Qualcosa però si muove. Programmi come Keychange, che chiede a festival e istituzioni musicali di impegnarsi verso una rappresentanza paritaria nei cartelloni, e iniziative come She Is The Music o Women in the Mix, che costruiscono reti di mentori e database di professioniste, stanno provando ad allargare il tavolo. In Italia, realtà come la Fondazione Donne in Musica lavorano da decenni per dare visibilità a compositrici e creatrici.

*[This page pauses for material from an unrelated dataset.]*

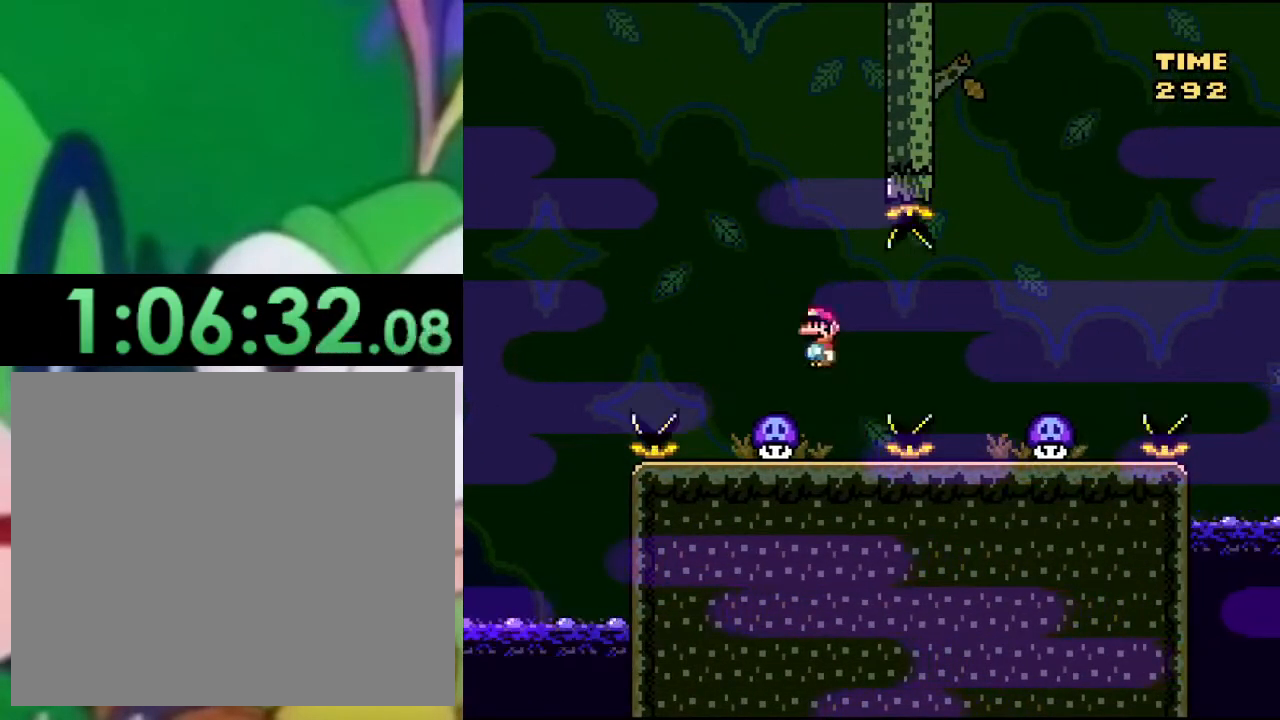
{"buttons": ["CIRCLE", "TRIANGLE"], "left_stick": "center", "right_stick": "center", "events": [[50, "DPAD_LEFT", "up"], [400, "CIRCLE", "down"]]}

Sono segnali importanti, ma non bastano da soli. I numeri, per ora, dicono che il cambiamento è lento, soprattutto sui ruoli tecnici e decisionali. E qui torna utile la lezione di Sylvia Massy: trattare lo studio non come un laboratorio neutro, ma come uno spazio dove decidere chi entra, chi impara, chi può sperimentare.Massy ama ripetere che in studio bisogna “fare cose strane”. Forse la vera rivoluzione, oggi, è considerare “strano” un mondo in cui il 95% di chi registra, mixa e produce è ancora uomo, e “normale” un futuro in cui una ragazza che mette le mani sul mixer non sia più un’eccezione da celebrare, ma una presenza scontata. Quel giorno, il suono della musica non cambierà solo per tecnologia o moda, ma perché sarà passato tra più mani, più sguardi, più vite diverse.